→ **Task to carry out**
All lines in the records that carry the string "الجودة" are to be shown.

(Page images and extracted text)

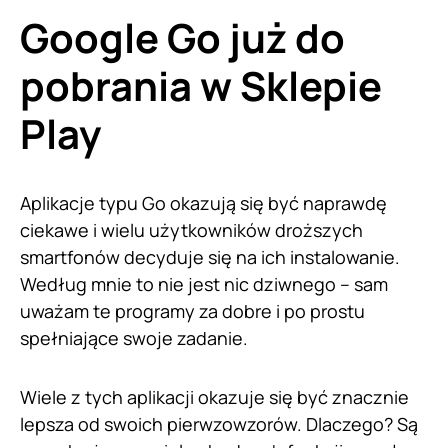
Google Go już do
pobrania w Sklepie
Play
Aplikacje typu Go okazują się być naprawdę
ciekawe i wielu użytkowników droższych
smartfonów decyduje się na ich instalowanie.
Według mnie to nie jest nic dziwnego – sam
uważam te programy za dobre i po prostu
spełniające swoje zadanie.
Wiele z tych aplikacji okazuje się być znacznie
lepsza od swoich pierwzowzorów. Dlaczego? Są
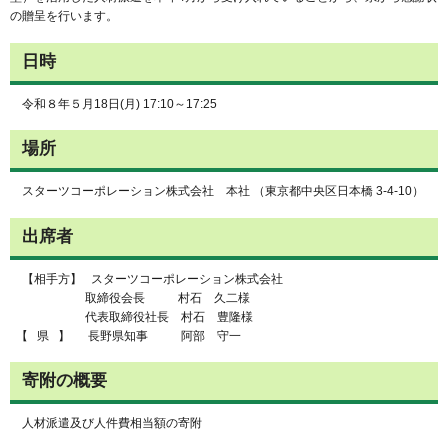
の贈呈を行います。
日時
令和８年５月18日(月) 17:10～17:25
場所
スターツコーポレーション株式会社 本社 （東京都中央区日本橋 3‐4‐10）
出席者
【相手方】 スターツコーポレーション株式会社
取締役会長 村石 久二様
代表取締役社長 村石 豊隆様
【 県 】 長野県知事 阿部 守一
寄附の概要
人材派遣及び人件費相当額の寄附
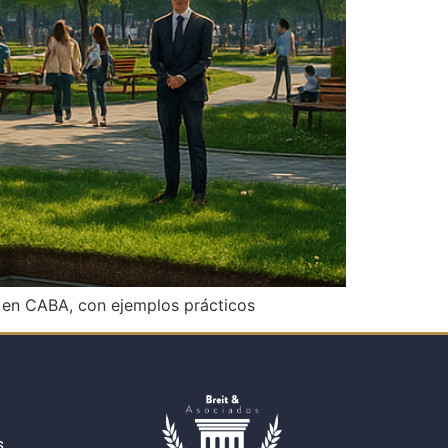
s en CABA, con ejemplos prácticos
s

...

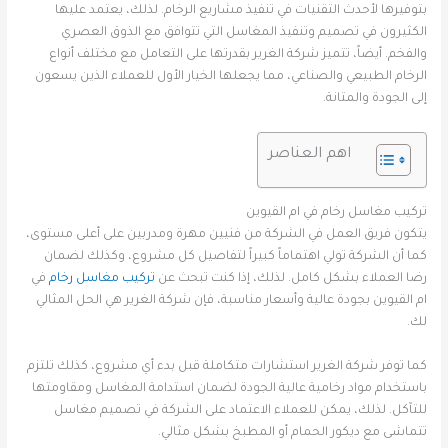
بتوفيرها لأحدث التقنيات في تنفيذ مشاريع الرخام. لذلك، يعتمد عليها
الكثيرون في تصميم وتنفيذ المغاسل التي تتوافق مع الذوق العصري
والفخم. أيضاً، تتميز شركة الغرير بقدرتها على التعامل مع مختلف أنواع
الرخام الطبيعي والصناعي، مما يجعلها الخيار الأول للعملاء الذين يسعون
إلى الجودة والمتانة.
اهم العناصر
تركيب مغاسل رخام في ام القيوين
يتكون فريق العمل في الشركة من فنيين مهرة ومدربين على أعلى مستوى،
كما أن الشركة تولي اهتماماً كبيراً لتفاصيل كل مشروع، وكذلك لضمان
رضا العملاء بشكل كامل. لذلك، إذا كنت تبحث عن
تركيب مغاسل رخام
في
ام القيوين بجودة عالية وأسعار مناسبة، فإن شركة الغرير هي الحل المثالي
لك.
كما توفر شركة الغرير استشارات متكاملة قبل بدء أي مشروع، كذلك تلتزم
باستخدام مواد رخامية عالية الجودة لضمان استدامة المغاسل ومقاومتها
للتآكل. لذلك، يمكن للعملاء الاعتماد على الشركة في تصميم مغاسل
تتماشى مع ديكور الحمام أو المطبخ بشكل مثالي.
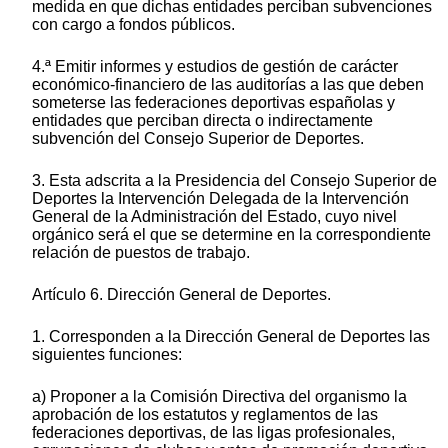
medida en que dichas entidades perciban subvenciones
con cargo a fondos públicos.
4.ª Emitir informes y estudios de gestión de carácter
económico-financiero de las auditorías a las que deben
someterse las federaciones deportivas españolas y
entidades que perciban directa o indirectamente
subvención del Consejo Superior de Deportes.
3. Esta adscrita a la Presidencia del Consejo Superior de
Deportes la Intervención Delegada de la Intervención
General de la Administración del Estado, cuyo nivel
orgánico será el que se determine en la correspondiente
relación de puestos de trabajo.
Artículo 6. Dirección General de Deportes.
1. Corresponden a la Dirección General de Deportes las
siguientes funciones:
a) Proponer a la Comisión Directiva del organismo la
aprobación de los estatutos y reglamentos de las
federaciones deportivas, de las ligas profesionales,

→ **Your response**
إلى الجودة والمتانة.
باستخدام مواد رخامية عالية الجودة لضمان استدامة المغاسل ومقاومتها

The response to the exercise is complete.